According to Food Supplement Europe (FSE) If all over 55s in Europe took 1g of omega-3 EPA-DHA every day the EU could collectively save about €12.9bn in cardiovascular disease health care spending every year. About 24% of this older EU population are expected to experience a ‘hospital event’ due to cardiovascular disease (CVD) over the next five years – with a total of 38.4 million such events forecast at a cost of €1.3 trillion.
Omega-3 fish oils are also effective for the treatment of depression. A ‘gold standard’ meta-analysis of 19 randomised controlled trials concludes ‘the use of omega-3 is effective in patients with diagnosis of major depressive disorder (MDD) and on depressive patients without diagnosis of MDD [minor depression].5 Despite working and having no side-effects, unlike conventional anti-depressants, GPs are not allowed to prescribe them for depression, nor for dementia prevention in older people.
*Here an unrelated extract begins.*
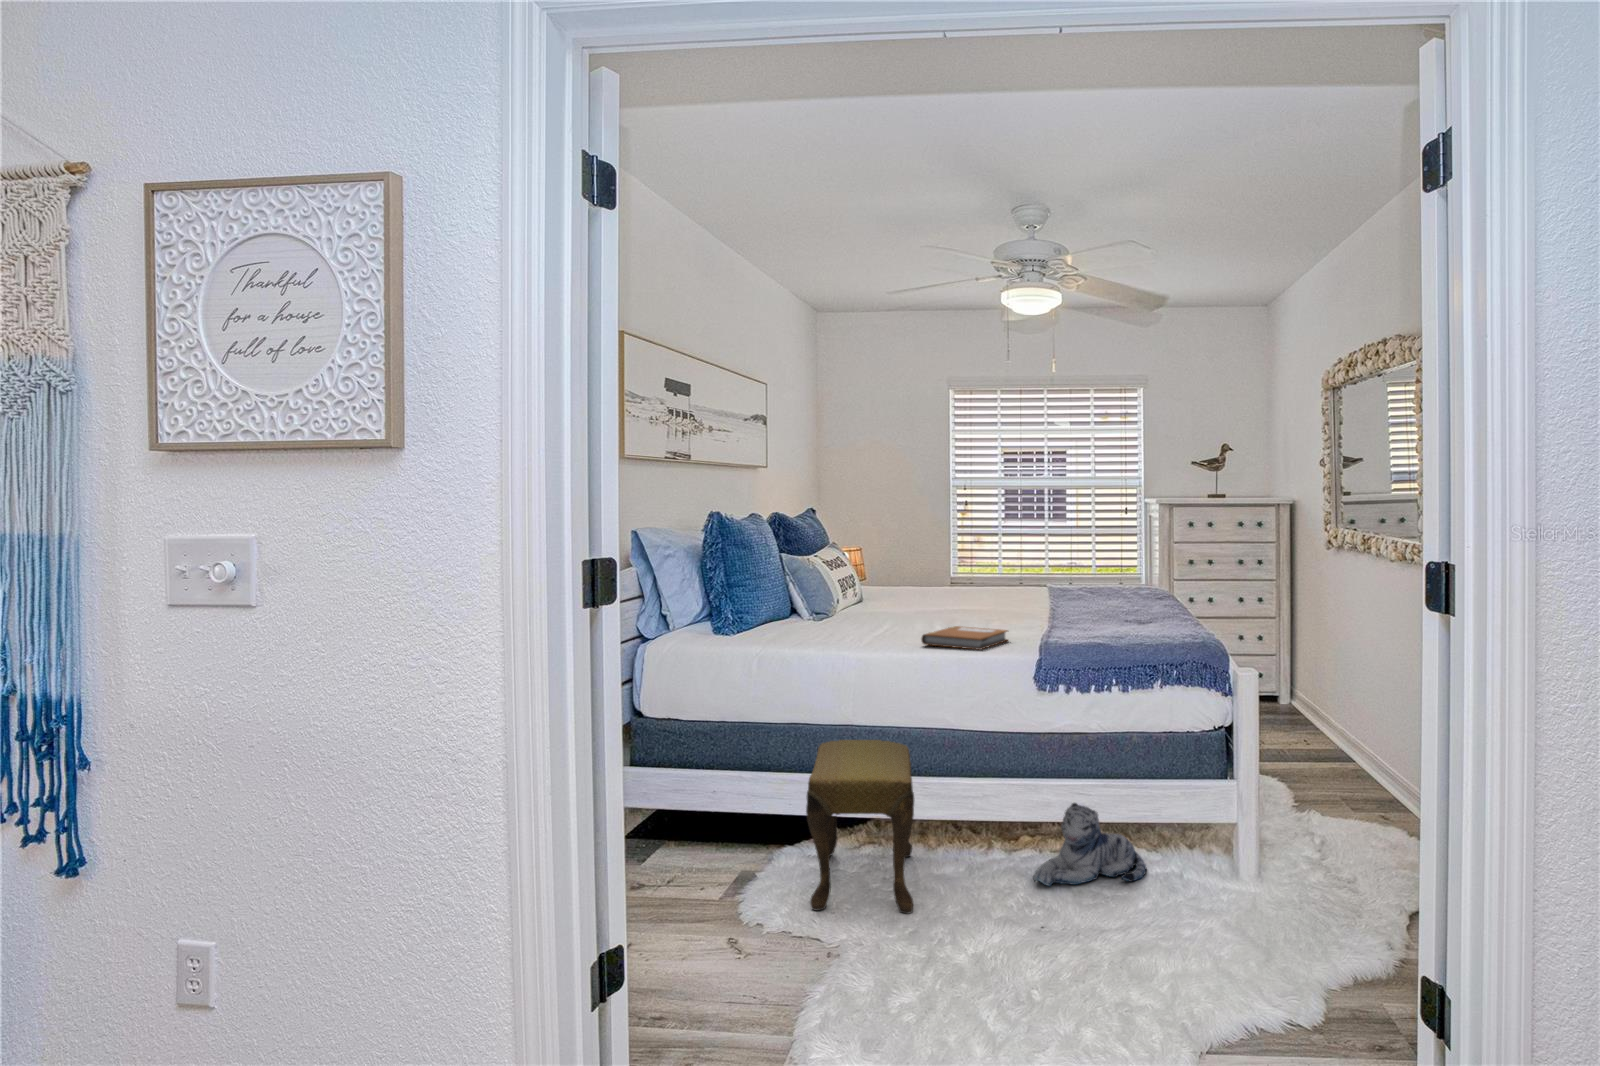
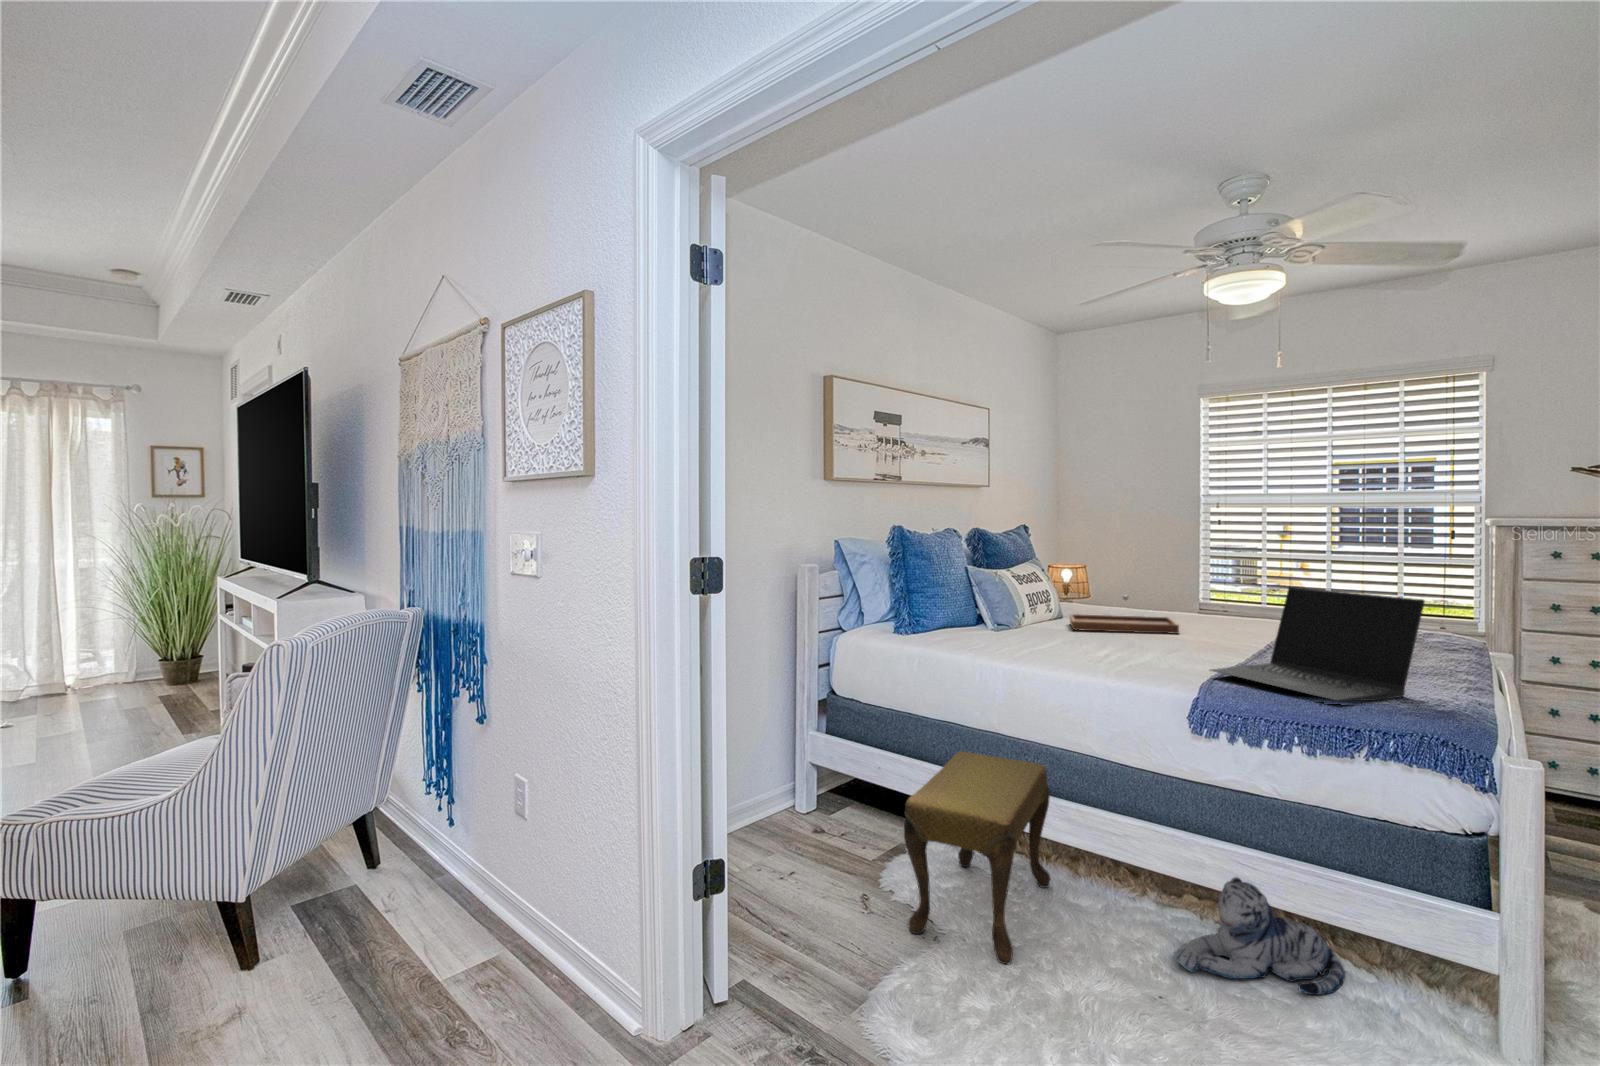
laptop: none [1042,560,1188,644] -> present [1210,587,1425,701]
tray: none [876,581,980,618] -> present [1070,595,1179,634]
notebook: present [921,626,1008,650] -> none [1055,651,1165,685]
With the UK government committed to pumping £20 billion into the NHS – for exactly what and from exactly where - this kind of cost saving is just going to end up adding to the NHS burden, with more damaged babies, heart attacks and depression. How stupid is this?
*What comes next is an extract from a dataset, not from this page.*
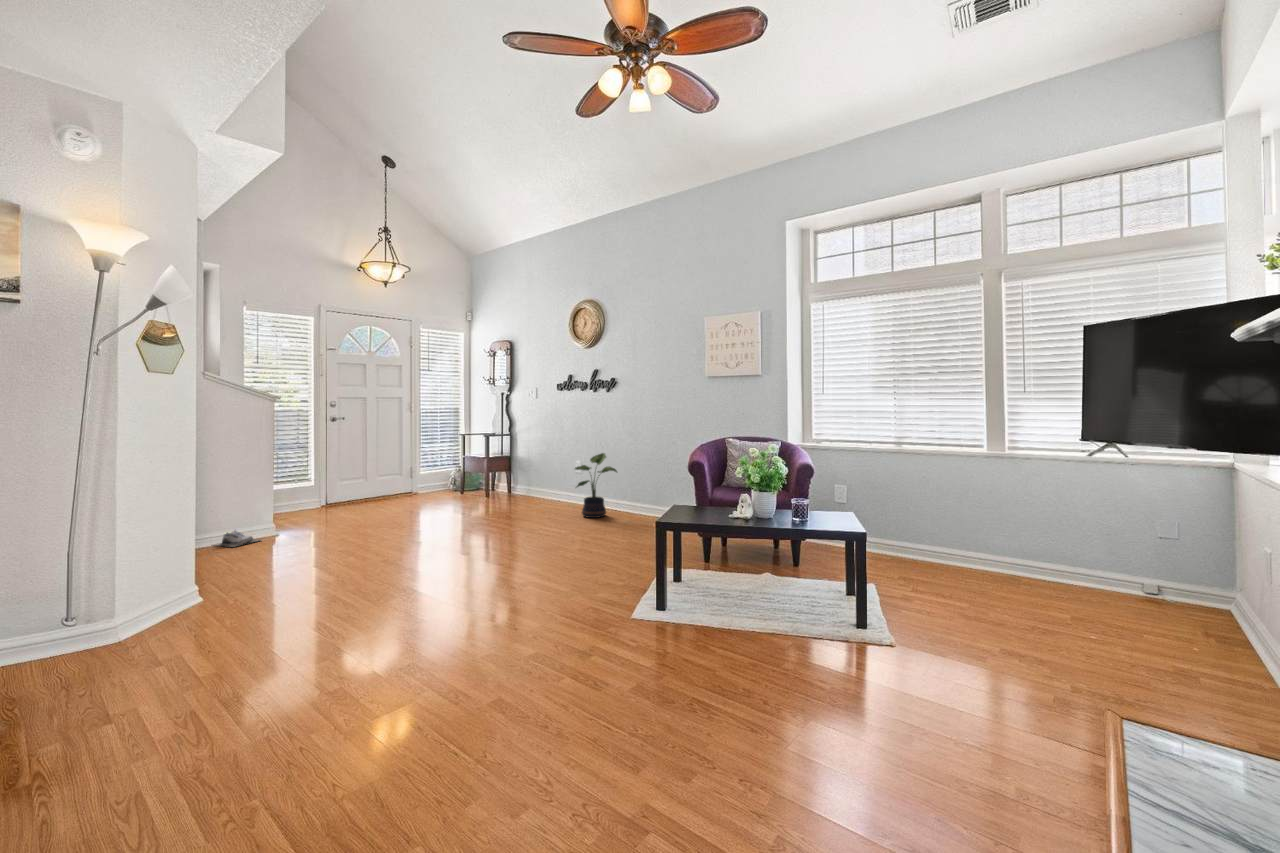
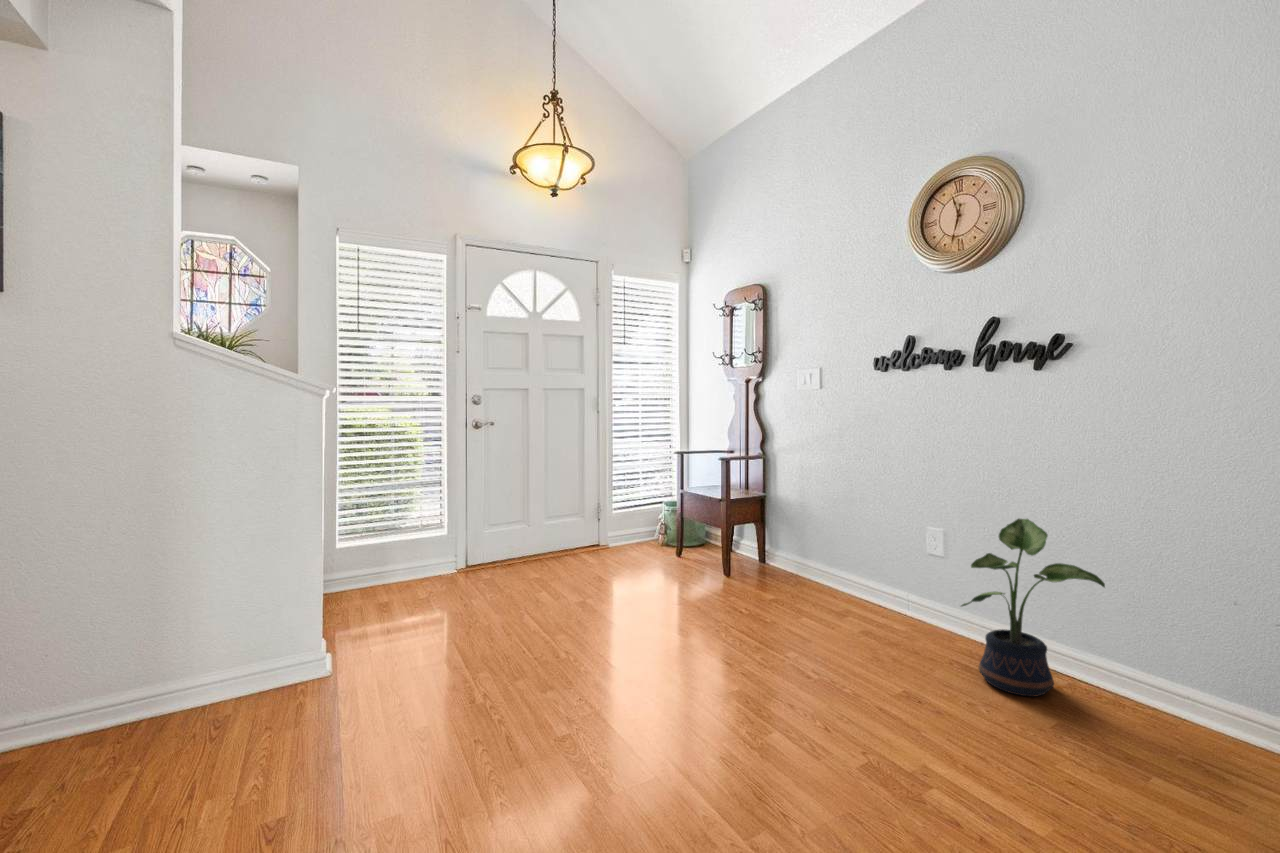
shoe: present [215,530,259,547] -> none [184,683,285,739]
This recent ruling, to ban omega-3 prescriptions, adds insult to injury. Ironically, the latest issue of the British Medical Journal argues for nutrition to become top of the medical agenda, not side-lined, in the recognition that it is sub-optimal nutrition, including lack of omega-3 fats, that is driving the major diseases, not a deficiency of drugs.
Come on Theresa May and NHS England. Wake up!
1. M. Lorgeril et al., BMC Medicine 2013, 11:5
2. Gissi-Hf Investigators, ‘Effect of n-3 polyunsaturated fatty acids in patientswith chronic heart failure (the GISSI-HF trial): A randomised, doubleblind, placebo-controlled trial’, Lancet, 2008 Aug;372(9645):1223–30
3. M. Yokoyama, Origasa, ‘Effects of eicosapentaenoic acid on major coronaryevents in hypercholesterolaemic patients (JELIS): a randomised open-label,
blinded endpoint analysis’, Lancet, 2007 Mar;369(9567):1090–8
4. A Ryan et al., ‘Long-term evidence for the effect of pay-for-performance in primary care on mortality in the UK: a population study’ Volume 388, No. 10041, p268–274, 16 July 2016
L.Forbes ‘The role of the Quality and Outcomes Framework in the care of long-term conditions: a systematic review’ Br J Gen Pract 25 September 2017 [Br J Gen Pract 25 September 2017]
5. Grosso G et al., PLoS One. 2014 May 7;9(5):e96905.